**Exercise directions**. Change each "Мебель для персонала" in the rows below to "Офисная мебель" and write the rows out again, keeping everything else the same.

:: Supplied material

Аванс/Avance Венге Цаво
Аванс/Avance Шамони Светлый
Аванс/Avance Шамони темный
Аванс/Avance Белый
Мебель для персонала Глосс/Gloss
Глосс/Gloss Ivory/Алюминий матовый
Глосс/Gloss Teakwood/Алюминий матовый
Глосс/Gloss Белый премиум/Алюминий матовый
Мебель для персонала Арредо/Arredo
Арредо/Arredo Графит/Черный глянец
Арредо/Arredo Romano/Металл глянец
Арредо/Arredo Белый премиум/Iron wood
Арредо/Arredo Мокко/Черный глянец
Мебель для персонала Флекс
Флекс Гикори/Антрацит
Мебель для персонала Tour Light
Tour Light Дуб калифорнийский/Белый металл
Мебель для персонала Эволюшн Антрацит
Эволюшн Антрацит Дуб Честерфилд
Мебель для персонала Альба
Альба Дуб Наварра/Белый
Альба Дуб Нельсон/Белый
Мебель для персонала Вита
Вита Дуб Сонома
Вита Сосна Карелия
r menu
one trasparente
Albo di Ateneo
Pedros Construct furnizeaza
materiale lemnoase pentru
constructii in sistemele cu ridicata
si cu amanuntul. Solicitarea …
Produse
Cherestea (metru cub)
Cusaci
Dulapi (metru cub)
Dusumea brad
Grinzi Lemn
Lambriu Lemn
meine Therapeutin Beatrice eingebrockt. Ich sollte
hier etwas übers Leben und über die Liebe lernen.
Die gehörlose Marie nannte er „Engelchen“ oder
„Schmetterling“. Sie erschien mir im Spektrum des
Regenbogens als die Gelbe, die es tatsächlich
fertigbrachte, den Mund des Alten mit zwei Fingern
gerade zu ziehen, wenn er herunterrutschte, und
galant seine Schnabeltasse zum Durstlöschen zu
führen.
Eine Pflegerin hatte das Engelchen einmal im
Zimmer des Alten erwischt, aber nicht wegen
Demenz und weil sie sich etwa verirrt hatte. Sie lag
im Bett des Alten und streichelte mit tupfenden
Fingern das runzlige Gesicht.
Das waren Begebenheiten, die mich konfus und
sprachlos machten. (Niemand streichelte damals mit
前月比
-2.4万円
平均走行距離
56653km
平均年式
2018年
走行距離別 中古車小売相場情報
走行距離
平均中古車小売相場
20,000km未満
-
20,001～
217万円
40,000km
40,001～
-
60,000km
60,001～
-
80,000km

::::

**Response to this exercise**.
Аванс/Avance Венге Цаво
Аванс/Avance Шамони Светлый
Аванс/Avance Шамони темный
Аванс/Avance Белый
Офисная мебель Глосс/Gloss
Глосс/Gloss Ivory/Алюминий матовый
Глосс/Gloss Teakwood/Алюминий матовый
Глосс/Gloss Белый премиум/Алюминий матовый
Офисная мебель Арредо/Arredo
Арредо/Arredo Графит/Черный глянец
Арредо/Arredo Romano/Металл глянец
Арредо/Arredo Белый премиум/Iron wood
Арредо/Arredo Мокко/Черный глянец
Офисная мебель Флекс
Флекс Гикори/Антрацит
Офисная мебель Tour Light
Tour Light Дуб калифорнийский/Белый металл
Офисная мебель Эволюшн Антрацит
Эволюшн Антрацит Дуб Честерфилд
Офисная мебель Альба
Альба Дуб Наварра/Белый
Альба Дуб Нельсон/Белый
Офисная мебель Вита
Вита Дуб Сонома
Вита Сосна Карелия
r menu
one trasparente
Albo di Ateneo
Pedros Construct furnizeaza
materiale lemnoase pentru
constructii in sistemele cu ridicata
si cu amanuntul. Solicitarea …
Produse
Cherestea (metru cub)
Cusaci
Dulapi (metru cub)
Dusumea brad
Grinzi Lemn
Lambriu Lemn
meine Therapeutin Beatrice eingebrockt. Ich sollte
hier etwas übers Leben und über die Liebe lernen.
Die gehörlose Marie nannte er „Engelchen“ oder
„Schmetterling“. Sie erschien mir im Spektrum des
Regenbogens als die Gelbe, die es tatsächlich
fertigbrachte, den Mund des Alten mit zwei Fingern
gerade zu ziehen, wenn er herunterrutschte, und
galant seine Schnabeltasse zum Durstlöschen zu
führen.
Eine Pflegerin hatte das Engelchen einmal im
Zimmer des Alten erwischt, aber nicht wegen
Demenz und weil sie sich etwa verirrt hatte. Sie lag
im Bett des Alten und streichelte mit tupfenden
Fingern das runzlige Gesicht.
Das waren Begebenheiten, die mich konfus und
sprachlos machten. (Niemand streichelte damals mit
前月比
-2.4万円
平均走行距離
56653km
平均年式
2018年
走行距離別 中古車小売相場情報
走行距離
平均中古車小売相場
20,000km未満
-
20,001～
217万円
40,000km
40,001～
-
60,000km
60,001～
-
80,000km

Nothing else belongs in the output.